In the 1900s, Chicago became the center of operations for seven real estate associations. Local brokers were influential in establishing real estate exchanges. These organizations influenced real estate throughout the century.
The National Association of Real Estate Exchanges was founded on May 12, 1908, in the YMCA Auditorium in Chicago. There were 120 founding members, 19 boards and one state association. In 1916, it was renamed the National Association of Real Estate Boards. In that same year, the term ‘realtor’ was invented by Charles N. Chadbourn of Minneapolis and adopted by the association. In 1923, the association developed the largest library of real estate publications in the world. In 1972, it was renamed the National Association of Realtors. http://www.realtor.org
The National Association of Realtors was founded to promote ethical standards in real estate. These ethical practices included not selling properties that would change racial makeup of community. These standards inspired National Housing Acts of 1949 and 1954.

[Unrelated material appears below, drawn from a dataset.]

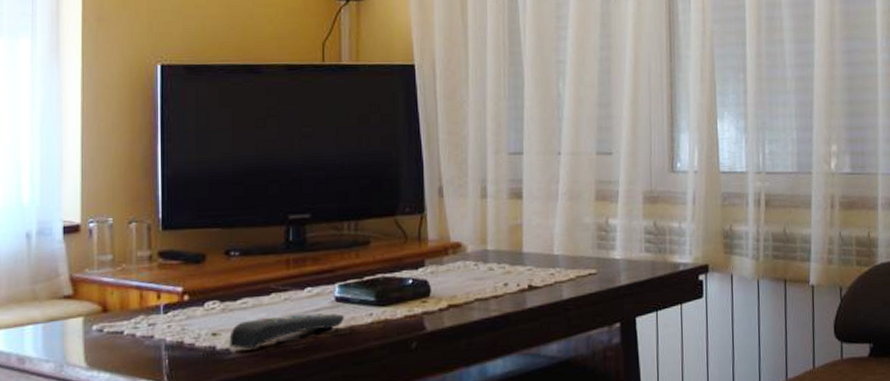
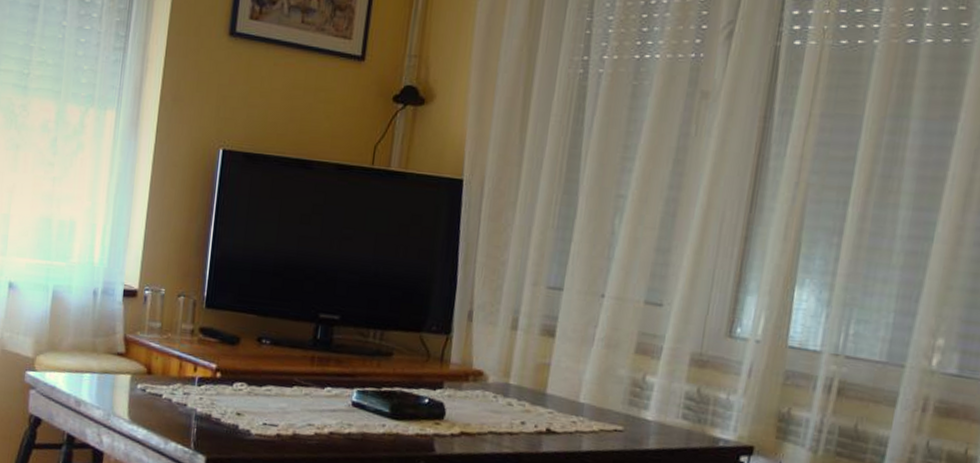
remote control: present [229,313,344,349] -> none [250,407,358,436]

In 1933, the Institute of Real Estate Management, an organization within the NAR, was founded in Chicago. This institute serves the multi-family and commercial sectors of real estate and is dedicated to ethical practices, maintaining maximum value of real estate investments and promoting education and information sharing. It is an international organization of 19,041 individuals, 580 companies, 80 domestic chapters and 13 international chapters. http://www.irem.org
Urban Renewal legislation in Chicago in the 1950s changed Chicago’s real estate market. It gave Chicago’s hospital, university and community boards the power of eminent domain. These boards authorized the clearing of areas for developments like Sandburg Village, Lake Meadows, Prairie Shores, Hyde Park A and B, and Lincoln Park I and II. Dirkson, Daley and Thompson Centers, University of Illinois at Chicago, McCormick Place and the Harold Washington Library were new public buildings that were also constructed.